Linguistic Feature Analysis

Linguistic feature analysis according to aspects of the present disclosure uses text input generated from either automatic speech recognition or directly from a text input such as an image caption and generates feature vectors for the text. The resulting feature vector may be language dependent, as in the case of word embedding and part of speech, or language independent, as in the case of sentiment score and word count or duration. In some embodiments these word embeddings may be generated by such systems a SentiWordNet in combination with other text analysis systems known in the art. These multiple textual features are combined to form a feature vector that is input to the multimodal neural network for emotion classification.

————

## What is asked
[1] List every textual feature that the linguistic feature analysis extract gives as an example of a language-dependent or language-independent feature vector.
[2] Carry the linguistic feature analysis extract forward by one more paragraph, picking up after its final sentence.
The items after this point come from a separate source and are unrelated to the linguistic feature analysis extract.

————

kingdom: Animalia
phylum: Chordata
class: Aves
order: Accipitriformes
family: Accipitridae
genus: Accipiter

————

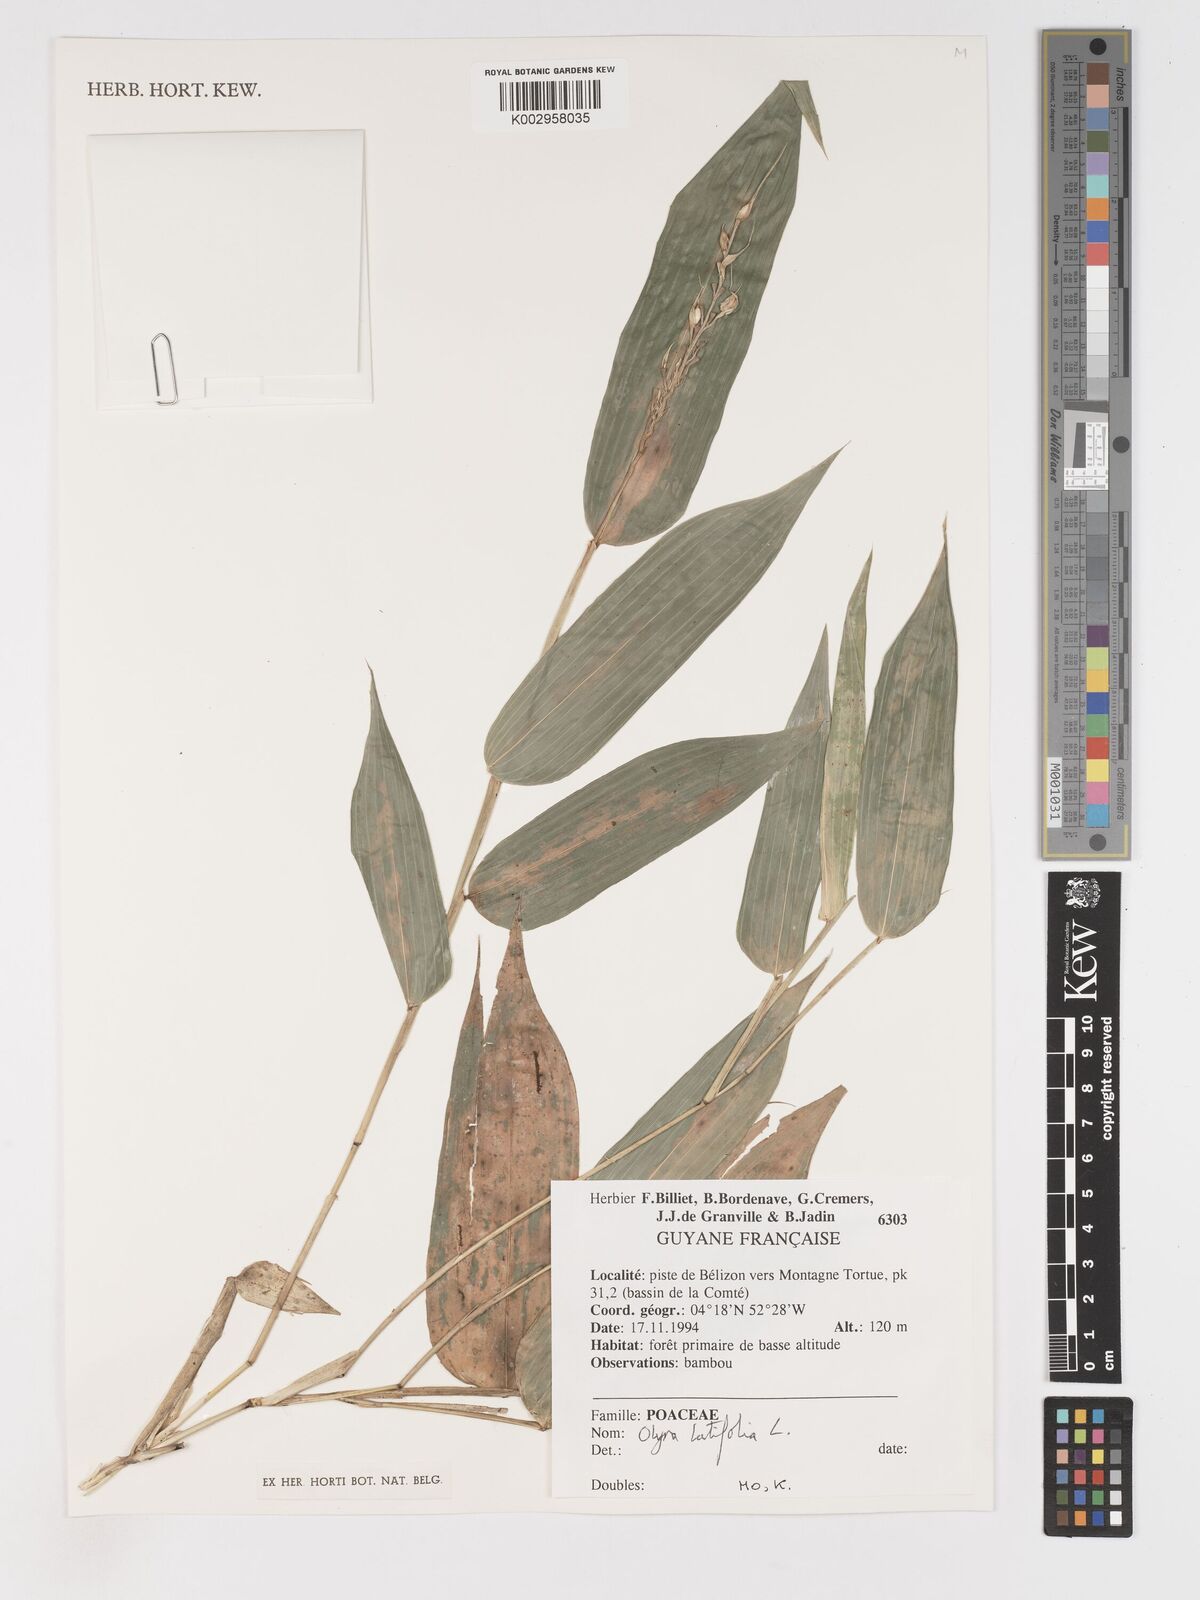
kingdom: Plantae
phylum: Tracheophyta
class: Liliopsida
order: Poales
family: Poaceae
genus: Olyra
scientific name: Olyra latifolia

————

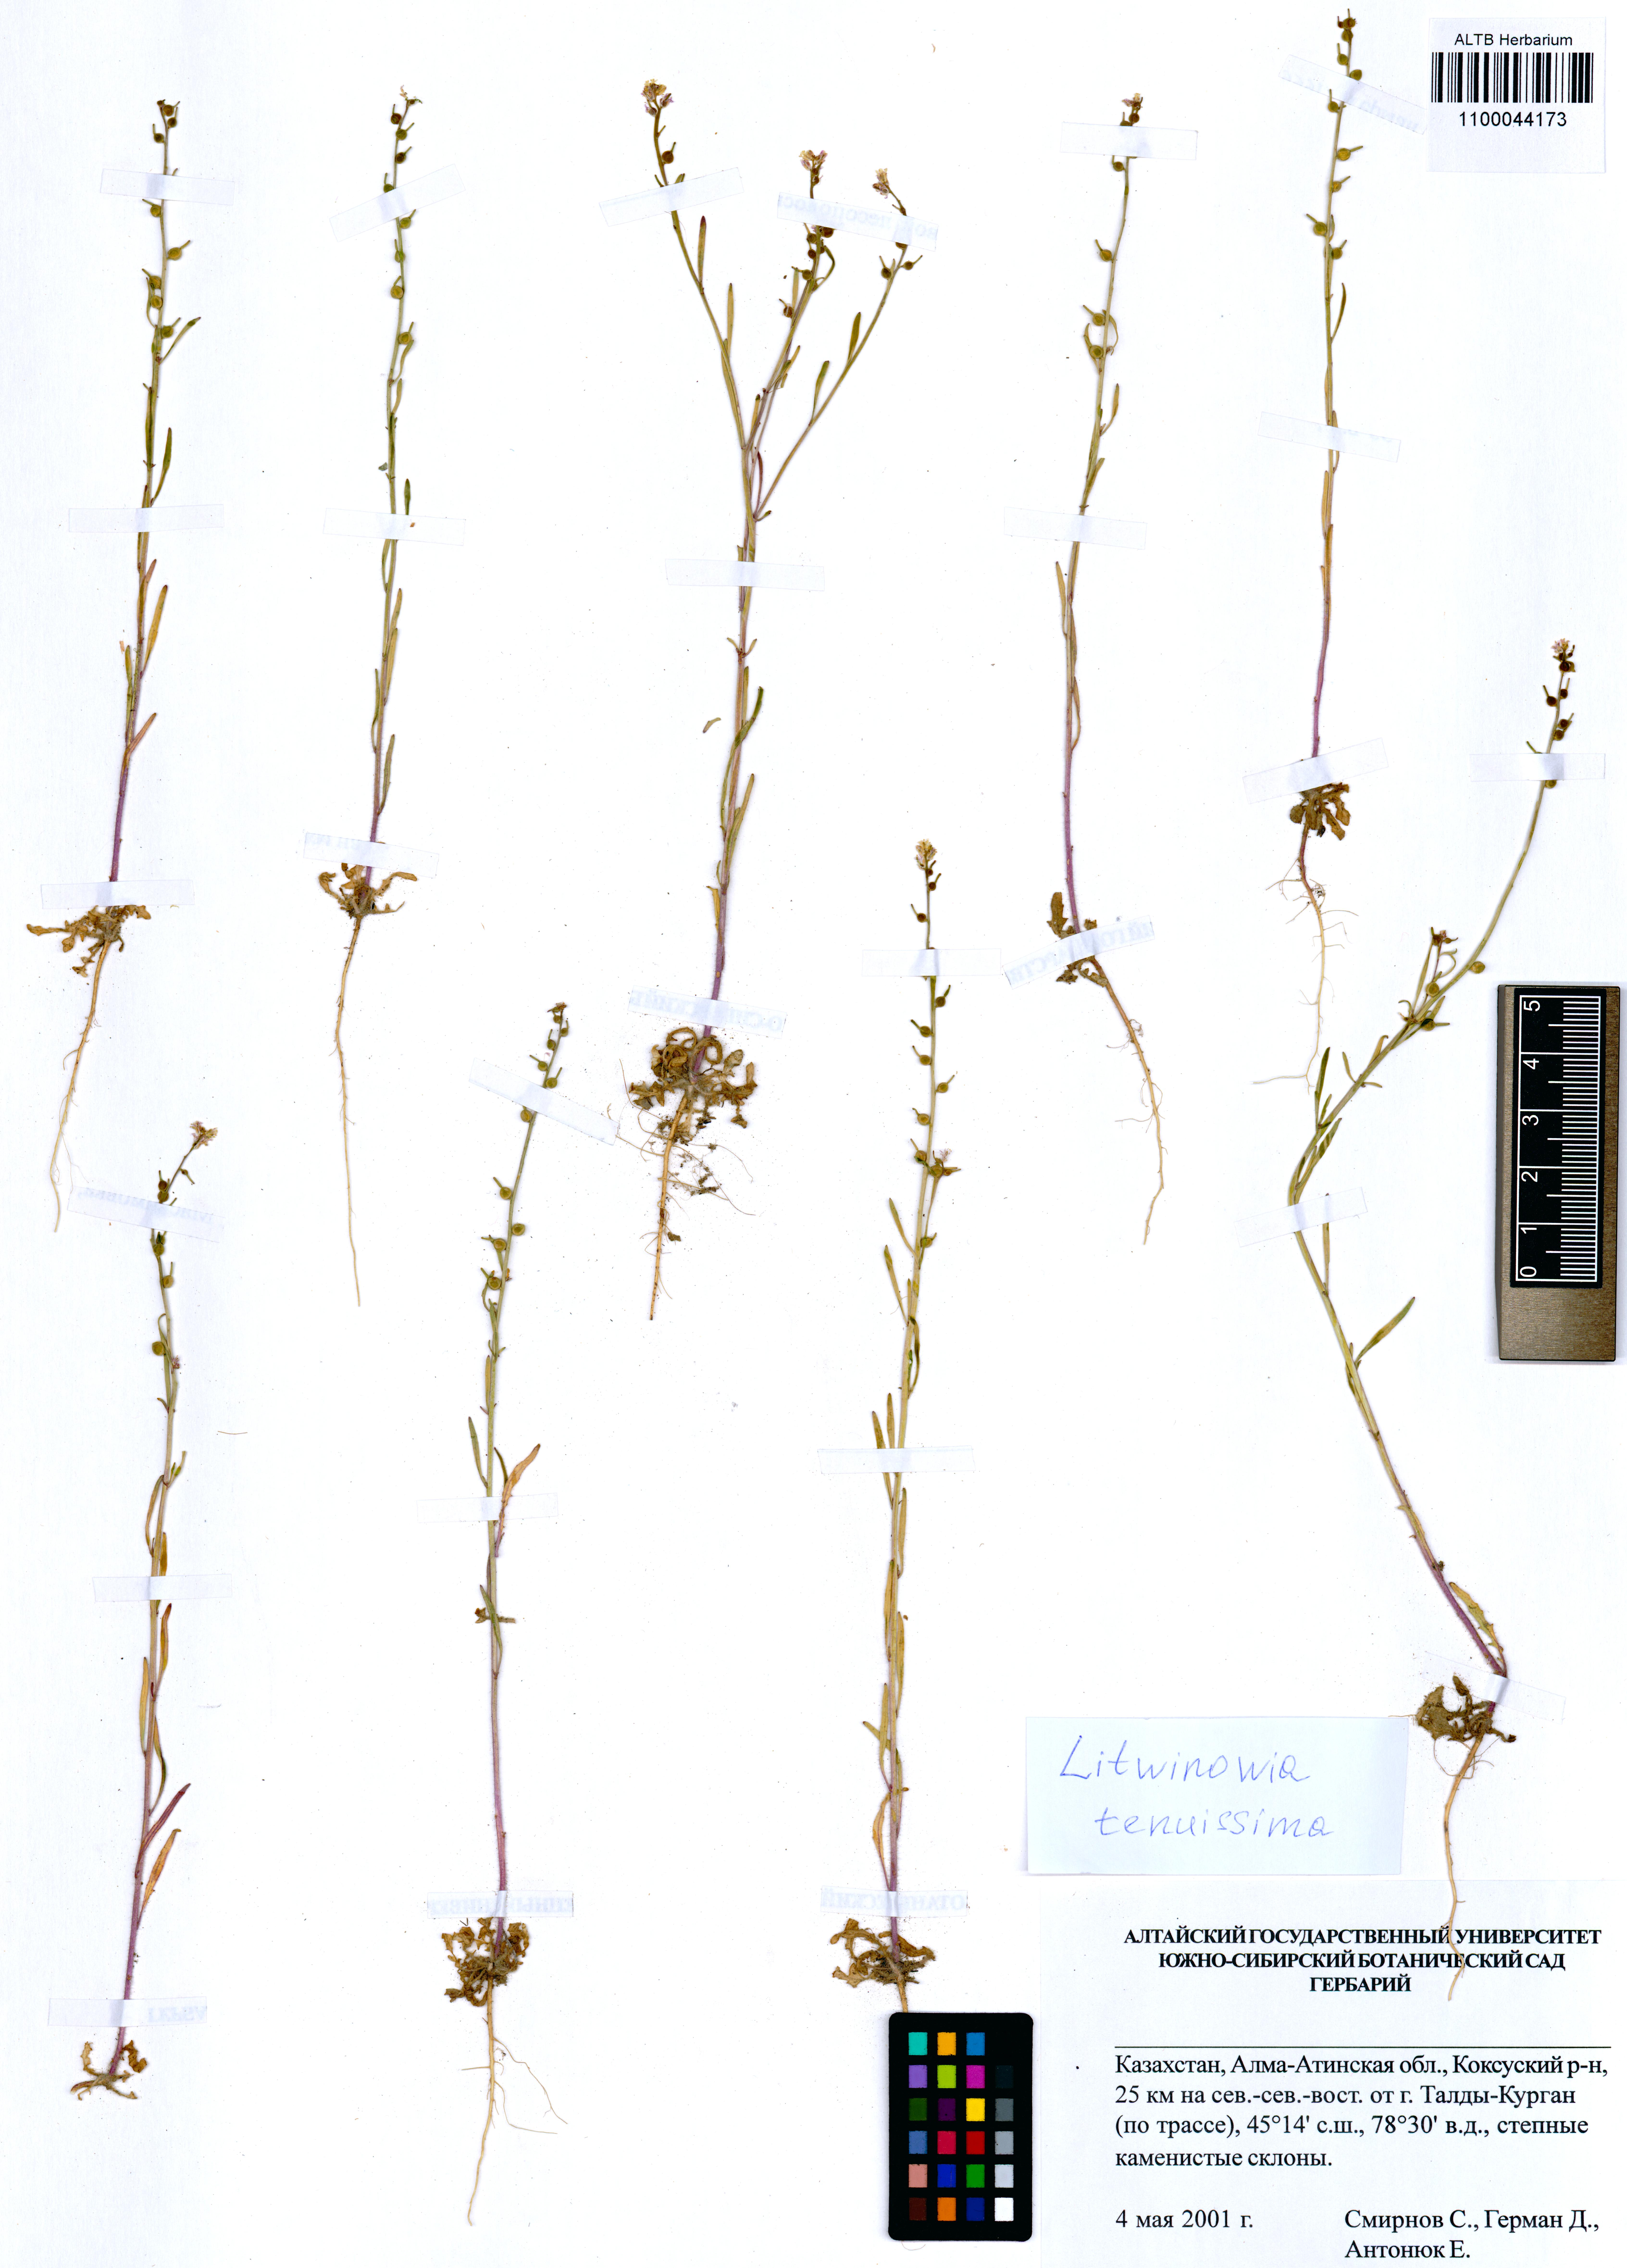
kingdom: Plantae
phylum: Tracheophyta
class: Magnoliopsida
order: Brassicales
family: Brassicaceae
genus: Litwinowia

————

## Task-by-task answers
[1] Word embedding, part of speech, sentiment score, word count, duration

[2]
Rule-Based Video Features

Rule-based Video Feature extraction according to aspects of the present disclosure looks at facial features, heartbeat, etc. to generate feature vectors describing user characteristics within the image. This involves finding a face in the image (Open-CV or proprietary software/algorithm), tracking the face, detecting facial parts, e.g., eyes, mouth, nose (Open-CV or proprietary software/algorithm), detecting head rotation and performing further analysis. In particular, the system may calculate Eye Open Index (EOI) from pixels corresponding to the eyes and detect when the user blinks from sequential EOIs. Heartbeat detection involves calculating a skin brightness index (SBI) from face pixels, detecting a pulse-waveform from sequential SBIs and calculating a pulse-rate from the waveform.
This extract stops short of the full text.